Decide whether each statement agrees with the overview of trademark registration in Mexico. Answer yes or no, and quote the words of the overview that decide it. 1. Registering a mark in another country gives its owner legal rights to it in Mexico. 2. A mark that is not registered in Mexico may still be used there. 3. Mexico's legal system is based on common law.

** START Reading text **

Overview of Trademark Registration in Mexico
To be protected in Mexico a trademark must be registered with the Mexican Institute of Industrial Property (Instituto Mexicano de Propiedad Industrial, or IMPI). Since the legal system of Mexico is civil law (i.e., code-based), there is no common law as exists in the jurisprudence of the countries such as the United States and Canada. Therefore in Mexico registration is essential for ownership of a trademark in Mexico. Registration of the mark in other countries does not confer legal rights to the mark in Mexico.
If your mark is not registered in Mexico, you may still use it, but you risk losing it to someone who registers it first, or at least having an ownership dispute and possibly litigation on your hands. It is not uncommon in first-to-file countries for a party unrelated to the mark to attempt to obtain rights by registering first. Usage of an unregistered mark prior to its registration by a third party may provide a basis for a lawsuit to cancel the later registration, but this is almost guaranteed to be a long and costly case to litigate. And of course the litigation will be in Mexico before a Mexican court, which adds complexity and uncertainty for a foreign litigant.

** END Reading text **
** START Data block **

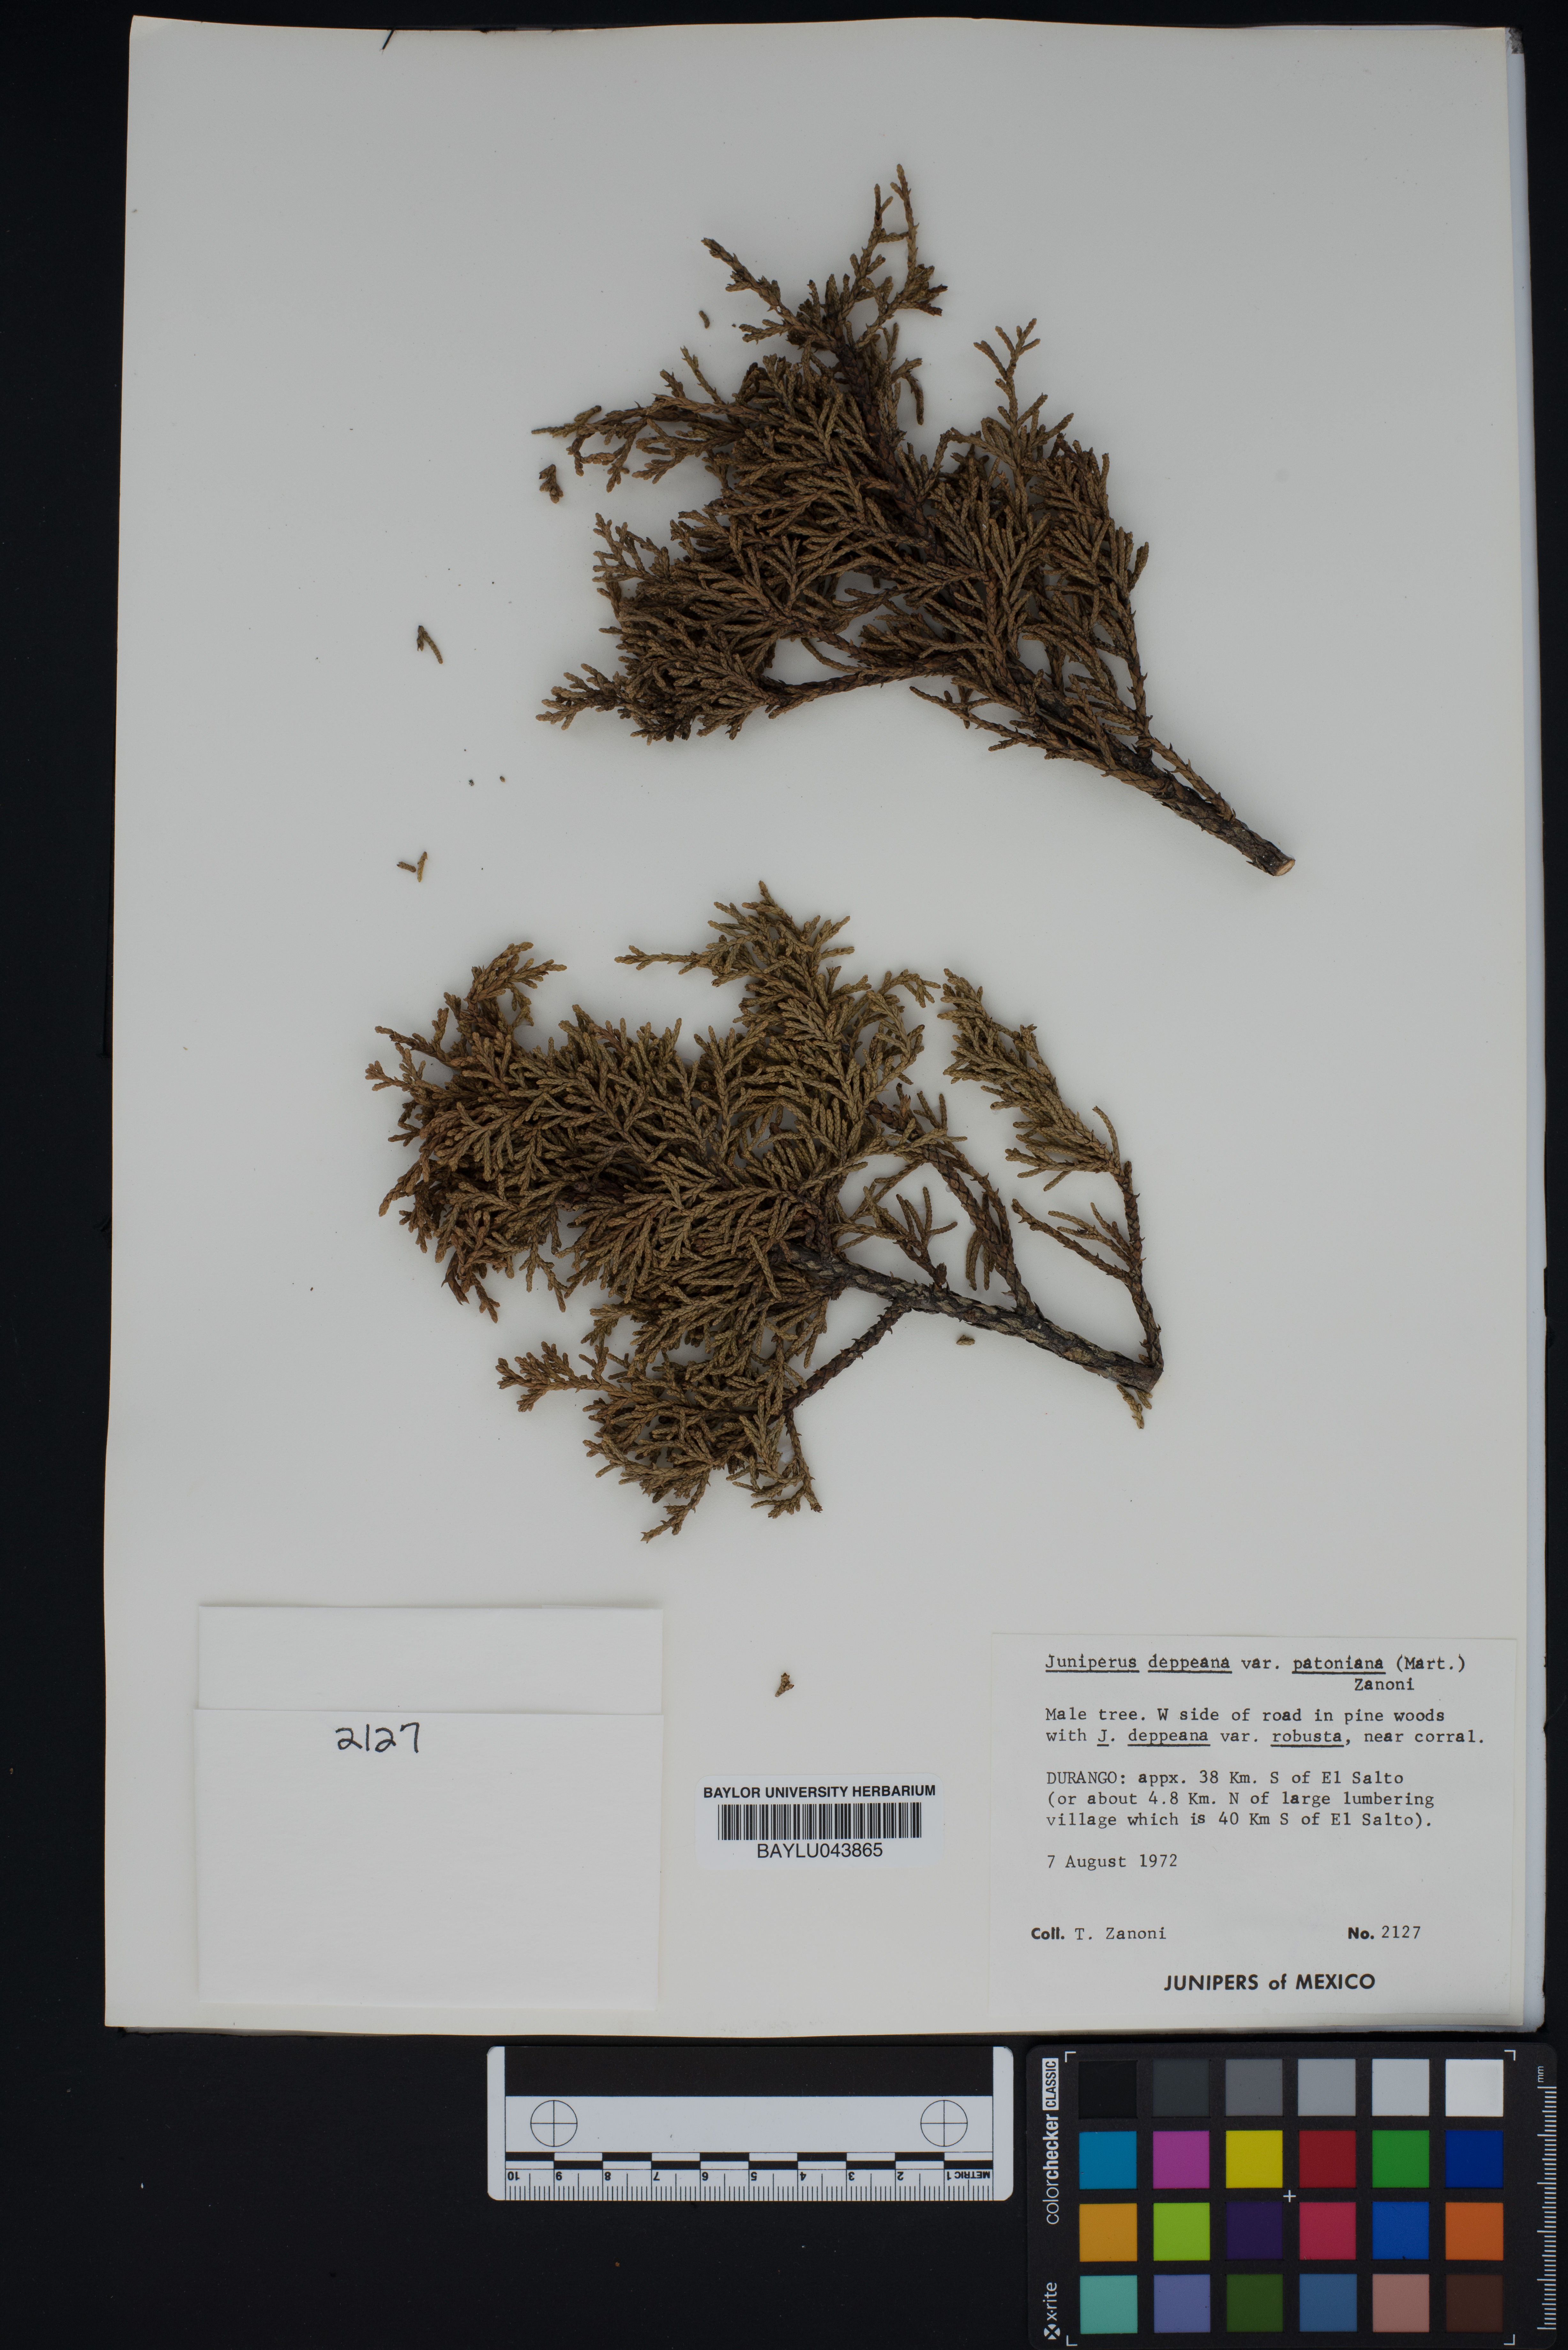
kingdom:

** END Data block **

> _Reply_:
1. No: "Registration of the mark in other countries does not confer legal rights to the mark in Mexico."
2. Yes: "If your mark is not registered in Mexico, you may still use it"
3. No: "Since the legal system of Mexico is civil law (i.e., code-based), there is no common law"